A church may erect a stone or brass memorial to its war dead, two decades after it removed its rolls of honour listing their names.
Nearly 30 church members, local historians, British Legion members, residents and relatives of the war dead attended a meeting at St Barnabas Church, in Temple Road, Epsom, last night where options to remember them were discussed.
The public meeting was organised following calls for the rolls of honour, deposited by the current vicar at the Surrey History Centre in Woking during the 90s, to be put on display to coincide with the centenary of the Great War this year.
During the meeting a local researcher suggested that laminated copies of the rolls could immediately be placed on the church notice board as a temporary solution.
But the vicar, the Rev Michael Preston, who said he was passionate about having a memorial bearing the soldiers’ names at the church, claimed this could not be done for legal reasons.
He said: "We can’t do that legally I’m afraid, but I would be sorry if you were content to stick that back up and forget about it.
"I want to use this as a catalyst to get people in the community engaging about the war. If you just stick it back up now, it won’t do that at all.
"You might feel ‘gosh we won the battle with the vicar’ but you won’t get people in the community engaging with it."
The Rev Michael Preston speaks at the meeting at St Barnabas Church in Epsom
Mr Preston said he hoped that the church council would agree the idea of a memorial in principle at a meeting next Wednesday and proposed another public meeting to form a working group.
The church would then need planning permission from the diocese and the process would possibly last until August or September.
He said: "There is a journey to work towards. I think we have a lot of agreement on wanting to have a memorial there. It may be in the end we put that thing up but we have to look at the options."
In a speech Clive Gilbert, a volunteer researcher at Epsom and Ewell Local and Family History Centre, who first raised the issue, called for the soldiers on the rolls, for both world wars, to be remembered once again.

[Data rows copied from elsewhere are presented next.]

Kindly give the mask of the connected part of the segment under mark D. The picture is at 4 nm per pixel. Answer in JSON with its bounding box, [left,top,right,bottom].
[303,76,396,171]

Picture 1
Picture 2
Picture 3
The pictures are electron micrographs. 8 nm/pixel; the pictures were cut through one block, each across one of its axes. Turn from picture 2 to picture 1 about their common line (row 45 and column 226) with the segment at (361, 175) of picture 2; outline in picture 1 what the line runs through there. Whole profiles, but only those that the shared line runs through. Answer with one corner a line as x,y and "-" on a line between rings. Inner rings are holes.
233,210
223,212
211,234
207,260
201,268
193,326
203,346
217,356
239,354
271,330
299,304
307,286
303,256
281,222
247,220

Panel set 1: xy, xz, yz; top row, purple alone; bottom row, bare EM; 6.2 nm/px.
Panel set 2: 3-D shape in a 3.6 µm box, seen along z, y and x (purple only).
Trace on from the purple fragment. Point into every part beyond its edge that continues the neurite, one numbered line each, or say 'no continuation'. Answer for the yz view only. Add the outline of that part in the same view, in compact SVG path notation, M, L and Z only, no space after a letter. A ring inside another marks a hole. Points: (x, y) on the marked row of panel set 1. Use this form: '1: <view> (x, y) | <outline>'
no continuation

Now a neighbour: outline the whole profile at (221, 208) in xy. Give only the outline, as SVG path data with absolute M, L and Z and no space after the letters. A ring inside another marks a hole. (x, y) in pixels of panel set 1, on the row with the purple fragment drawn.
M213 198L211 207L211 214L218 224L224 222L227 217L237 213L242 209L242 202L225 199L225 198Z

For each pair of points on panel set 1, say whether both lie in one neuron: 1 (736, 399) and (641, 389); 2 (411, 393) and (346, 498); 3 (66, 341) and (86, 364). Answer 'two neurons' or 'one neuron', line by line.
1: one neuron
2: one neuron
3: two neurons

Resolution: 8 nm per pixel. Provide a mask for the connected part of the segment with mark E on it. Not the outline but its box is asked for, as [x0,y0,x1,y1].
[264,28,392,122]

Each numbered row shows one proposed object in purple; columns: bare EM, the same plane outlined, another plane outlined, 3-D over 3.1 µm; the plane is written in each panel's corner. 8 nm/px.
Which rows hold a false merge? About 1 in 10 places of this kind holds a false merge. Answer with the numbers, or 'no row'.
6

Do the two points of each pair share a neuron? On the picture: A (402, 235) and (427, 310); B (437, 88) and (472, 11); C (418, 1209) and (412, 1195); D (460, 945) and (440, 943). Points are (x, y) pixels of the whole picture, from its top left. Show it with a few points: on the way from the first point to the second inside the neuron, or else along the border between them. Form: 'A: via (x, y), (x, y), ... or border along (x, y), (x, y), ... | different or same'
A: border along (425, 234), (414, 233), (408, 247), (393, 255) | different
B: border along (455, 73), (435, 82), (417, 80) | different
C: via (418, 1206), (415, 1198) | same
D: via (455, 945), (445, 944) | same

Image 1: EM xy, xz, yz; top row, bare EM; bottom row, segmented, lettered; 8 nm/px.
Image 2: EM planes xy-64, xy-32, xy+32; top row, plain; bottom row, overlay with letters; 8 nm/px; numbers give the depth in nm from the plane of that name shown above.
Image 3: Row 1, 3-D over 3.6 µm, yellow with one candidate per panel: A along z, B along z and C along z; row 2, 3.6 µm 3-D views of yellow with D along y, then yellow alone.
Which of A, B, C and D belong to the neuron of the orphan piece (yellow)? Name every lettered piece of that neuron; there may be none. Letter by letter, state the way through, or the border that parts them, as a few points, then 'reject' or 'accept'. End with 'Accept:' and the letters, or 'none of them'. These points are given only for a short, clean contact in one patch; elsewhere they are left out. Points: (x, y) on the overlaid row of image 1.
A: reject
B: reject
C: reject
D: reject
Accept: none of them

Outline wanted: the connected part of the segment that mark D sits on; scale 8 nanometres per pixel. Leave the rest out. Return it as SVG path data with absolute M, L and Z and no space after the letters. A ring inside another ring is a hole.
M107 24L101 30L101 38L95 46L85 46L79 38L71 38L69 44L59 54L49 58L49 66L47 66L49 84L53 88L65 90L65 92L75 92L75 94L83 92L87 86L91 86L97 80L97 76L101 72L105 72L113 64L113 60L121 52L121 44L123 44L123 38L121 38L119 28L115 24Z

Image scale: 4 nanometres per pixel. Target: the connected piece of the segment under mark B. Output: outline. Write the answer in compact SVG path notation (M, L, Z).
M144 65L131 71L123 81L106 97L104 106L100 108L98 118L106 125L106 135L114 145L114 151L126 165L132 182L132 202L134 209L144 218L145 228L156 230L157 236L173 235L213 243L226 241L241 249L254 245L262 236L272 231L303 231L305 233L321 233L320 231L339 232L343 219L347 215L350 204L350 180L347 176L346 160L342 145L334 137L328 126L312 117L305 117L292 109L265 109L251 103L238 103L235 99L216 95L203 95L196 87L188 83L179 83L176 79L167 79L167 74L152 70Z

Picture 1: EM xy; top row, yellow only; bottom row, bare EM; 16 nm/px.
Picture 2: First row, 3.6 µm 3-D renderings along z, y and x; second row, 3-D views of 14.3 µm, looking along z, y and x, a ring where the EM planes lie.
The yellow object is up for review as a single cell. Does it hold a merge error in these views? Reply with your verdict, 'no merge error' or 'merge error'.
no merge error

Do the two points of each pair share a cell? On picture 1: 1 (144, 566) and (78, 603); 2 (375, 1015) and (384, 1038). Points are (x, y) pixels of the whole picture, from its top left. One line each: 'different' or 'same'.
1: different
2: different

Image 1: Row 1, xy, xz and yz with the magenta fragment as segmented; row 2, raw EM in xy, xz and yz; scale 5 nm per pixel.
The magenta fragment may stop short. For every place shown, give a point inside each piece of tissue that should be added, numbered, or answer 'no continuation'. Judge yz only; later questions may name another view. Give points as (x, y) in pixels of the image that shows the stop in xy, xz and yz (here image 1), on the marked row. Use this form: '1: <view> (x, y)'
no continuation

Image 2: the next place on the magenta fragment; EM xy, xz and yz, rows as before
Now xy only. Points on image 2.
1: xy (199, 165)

Local historian Clive Gilbert gives a speech at the meeting
Mr Gilbert said: "Removing a war memorial from a thriving church seems to me to be an insult to the brave men who died for what they saw as right.
"It is not only an insult but a denial that the men from St Barnabas congregation fought and died. Genealogists and our ancestors will be deceived."
Mr Preston said the rolls of honour were discovered along with other archive documents in a church safe and handed to the Surrey History Centre for safekeeping during the 90s.
Councillor Sheila Carlson, who is campaigning for the dignity of the dead at Horton Cemetery, raised concerns about how best to preserve the aged rolls and suggested a brass or stone memorial or a book naming war dead.
Councillor Sheila Carlson speaks during the discussion
Coun Carlson said: "My feeling is, perhaps if it is possible, to do a very, very good copy that could be hung if that is agreed.
"Given Woking has facilities for preserving; perhaps the originals ought to stay put. I don’t know if we need to get hung up and precious about a piece of paper."
Marie Payne, who belongs to the church, said: "We have no record of the past here, but from today we can move forward and do something about it."
Jim Martin, a member of the British Legion, said he backed the idea of putting up copies of the rolls in a "temporary fashion" while pushing for a permanent memorial.
But Ruth Mey, from the church congregation, said: "I don’t know why we getting so heated about a piece of paper. If we want to remember people we can have a service and read out the names of the dead."